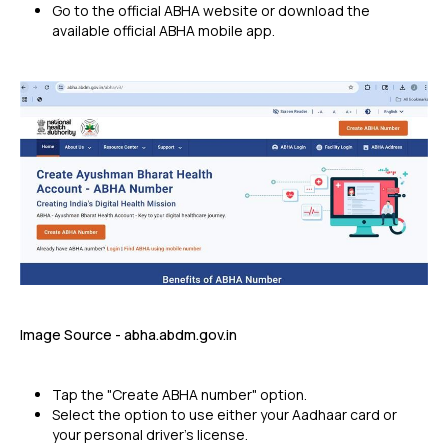
Go to the official ABHA website or download the
available official ABHA mobile app.
Image Source - abha.abdm.gov.in
Tap the "Create ABHA number" option.
Select the option to use either your Aadhaar card or
your personal driver's license.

****

• WHAT THE EXERCISE ASKS
Set aside the pictures. Then return every line of the material above verbatim.

• OUTPUT FOR THIS EXERCISE
Go to the official ABHA website or download the
available official ABHA mobile app.
Image Source - abha.abdm.gov.in
Tap the "Create ABHA number" option.
Select the option to use either your Aadhaar card or
your personal driver's license.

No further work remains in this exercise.